At one point, shown in flashback, he is forced to kill someone. The victim comes close to finding out who he is, and we learn that unlike his other victims – he never took any of the organs. He never mutilated or tortured her. He is a complex man, one who respects intelligence in all its forms, and is in some ways deeply sad. But, the show – much like Silence of the Lambs, which is still the gold standard of the Hannibal Lecter stories – never lets you forget the monster that he is at his core. You want Will Graham to root him out, yet Hannibal spends much of the series helping Will catch other killers. He does this not solely to maintain his cover, but because he also respects Will’s intelligence, passion and empathy.

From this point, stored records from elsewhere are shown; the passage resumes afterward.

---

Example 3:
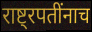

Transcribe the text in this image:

राष्ट्रपतींनाच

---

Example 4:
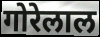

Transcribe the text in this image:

गोरेलाल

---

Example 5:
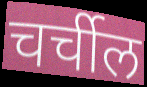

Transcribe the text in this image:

चर्चीलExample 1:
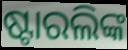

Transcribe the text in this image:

ଷ୍ଟାରଲିଙ୍କ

The peripheral characters aren’t quite as well-developed as Graham and Lecter, but that’s not much of a diss given how strong those leads are. Laurence Fishburne’s take on FBI agent Jack Crawford, who’s featured in Red Dragon and Lambs, is an intriguing hybrid of brains and machismo. Caroline Dhavernas’s Dr. Alana Bloom is a psychiatrist, who knows Will inside and out in a professional capacity, but refuses to view him as an objective curiosity. Freddie Lounds, the scruples-deficient tabloid crime reporter from Red Dragon, is here re-imagined as a relentless female crime blogger. The only arguable misstep is Hettienne Park as forensic expert Beverly Katz. Her dialogue leans too much on the sort of dry witticisms that are more the stuff of run-of-the-mill police procedurals than a show of true intelligence and substance like this. Even that’s a minor quibble, as she doesn’t disrupt the natural rhythms of the series.

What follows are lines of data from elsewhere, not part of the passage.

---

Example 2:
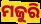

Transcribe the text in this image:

ମଜୁରି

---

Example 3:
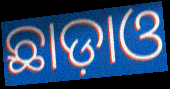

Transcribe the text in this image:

ଛାଡ଼ାଓ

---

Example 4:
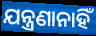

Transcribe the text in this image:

ଯନ୍ତ୍ରଣାନାହିଁ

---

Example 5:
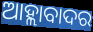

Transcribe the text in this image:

ଆହ୍ଲାବାଦର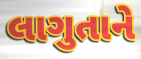
લાગુતાનેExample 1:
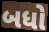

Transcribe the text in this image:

બધો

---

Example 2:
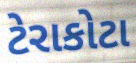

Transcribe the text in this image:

ટેરાકોટા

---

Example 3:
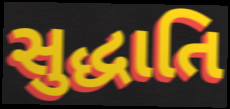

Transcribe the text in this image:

સુદ્ધાતિ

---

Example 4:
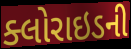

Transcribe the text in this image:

ક્લોરાઇડની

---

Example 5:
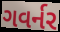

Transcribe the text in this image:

ગવર્નર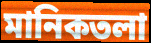
মানিকতলাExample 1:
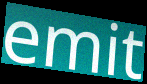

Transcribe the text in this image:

emit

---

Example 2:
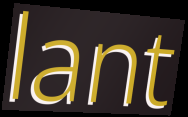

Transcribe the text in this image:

lant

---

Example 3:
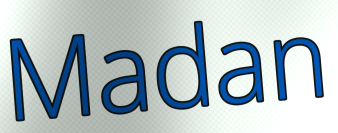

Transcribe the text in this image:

Madan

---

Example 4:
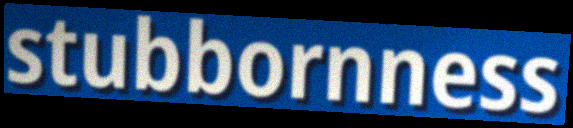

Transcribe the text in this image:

I suppose the only worry I might have about Hannibal is where it can go and how it will get there. It’s not that it couldn’t survive getting to the place where it eventually goes in the existing Lecter canon – Hannibal behind bars, Will more damaged than ever before, maybe eventually even Clarice Starling and everything that comes after. As for me, as well as the show’s not excessively large but dedicated group of fans, I would be happy to see how this game plays out – especially if it continues over multiple seasons. But long games, unfortunately, don’t always pay off ratings-wise – even on premium or basic cable (let alone network television, and given NBC’s current disastrous status as a network under the stewardship of world-class dipshit Bob Greenblatt.) They’re going to need to chase the money wherever it is, not where it’s going to be or where the critical accolades are. That’s what causes plenty of great shows to die sad-ass deaths.
The reason I mention that is to underline how remarkable this series has already become and how much of a bummer it would be to lose it. Hannibal beats numerous odds and stands as that rarest of anomalies – a work of horror fiction that engages and stimulates your mind as much in the pit of your stomach as in the ends of your nerves. (And, if you’re Thought Pollution’s own Pete Rizzo, causes more than a few nightmares.)